The National Ocean and Atmospheric Administration (NOAA) satellites are involved in monitoring the global (and space) climate to provide warnings of dangerous weather. There are a variety of NOAA satellites currently operating that provide surveillance of the oceans, atmosphere and space environment. The NOAA Polar-orbiting Operational Environmental Satellite (POES) system comprised several satellites with contributions made by NASA and the European Space Agency to improve weather forecasting. The first POES satellite was launched in 1979. NOAA19 was the last POES satellite to be launched in 2009. The POES system was succeeded in 2017 by the Joint Polar Satellite System (JPSS) with numerical and scientific climate modelling and weather predictions.
Arctic Wildfires 2019
The above image was captured by the NOAA geosynchronous satellites (GOES). It shows the Arctic wildfires that plagued Alaska and Canada in July 2019 which are represented by yellow and red markers. These Arctic wildfires were estimated to have released around 100 megatons of carbon dioxide into the Earth’s atmosphere, showcasing the role of NOAA satellites in monitoring global climate change effects. The June that preceded the wildfires shown in this image was recorded as the hottest June on record.
Hurricane Katrina 2005
The NOAA GOES-12 satellite captured photography of Hurricane Katrina, a devastating hurricanes that hit New Orleans, U.S.A. in 2005 and took over 1800 lives. It contained an Imager instrument that detected infrared wavelength bands from 10.2 to 11.2 microns, a spectroscopic signature of severe storms. These wavelength bands were detected for Hurricane Katrina as it passed over the Gulf of Mexico. GOES-12 was deactivated in 2013, and the most recent GOES satellite to be launched was GOES-17 in 2018.
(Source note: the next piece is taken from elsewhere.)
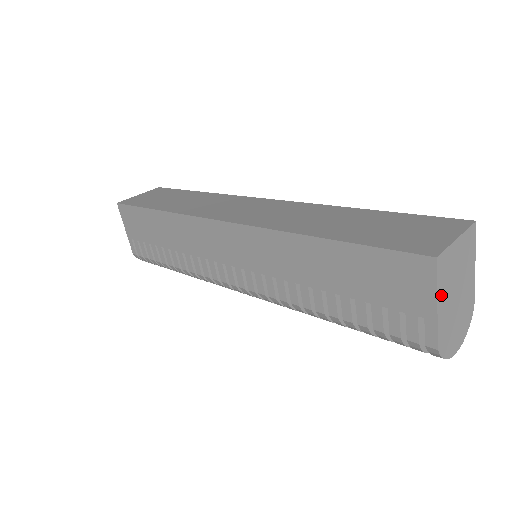
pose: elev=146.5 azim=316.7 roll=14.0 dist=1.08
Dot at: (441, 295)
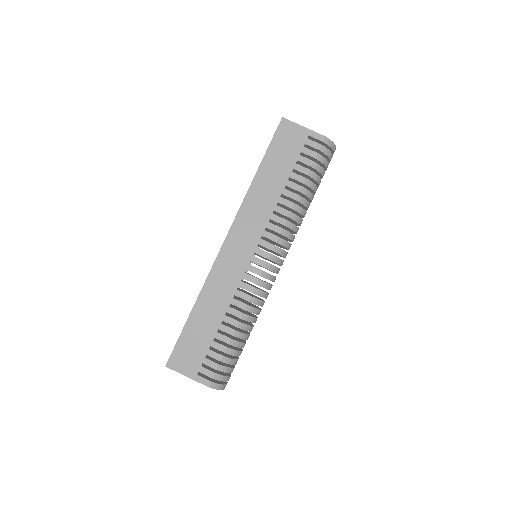
Dot at: (300, 127)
Deep Space Climate Observatory (DSCVR)
The DSCVR satellite was launched by SpaceX in 2015. It is NOAA’s first deep space satellite and orbits at the “Lagrange point 1” between the Earth and the Sun. It’s location with respect to the Sun is important considering that it functions to monitor space weather, such as solar magnetic storms. At this Lagrange point 1 position, DSCVR can provide up to an hour of warning of an approaching solar storm (a coronal mass ejection from the Sun). Large solar storms are a natural disaster not spoken about as often as earthquakes and volcanic eruptions, but a large one could severely disrupt power grids and telecommunication systems on Planet Earth. When discussing the threat of solar storms, the term “Carrington Event” is often used. This refers to an extremely large solar storm that hit the Earth in 1859 and caused major disruption to the telegraph systems of the time. In modern times where we rely much more heavily on electricity, a solar storm of similar magnitude hitting Planet Earth could have devastating impacts. This showcases the importance of instrumentation such as NOAA’s DSCVR satellite monitoring space weather.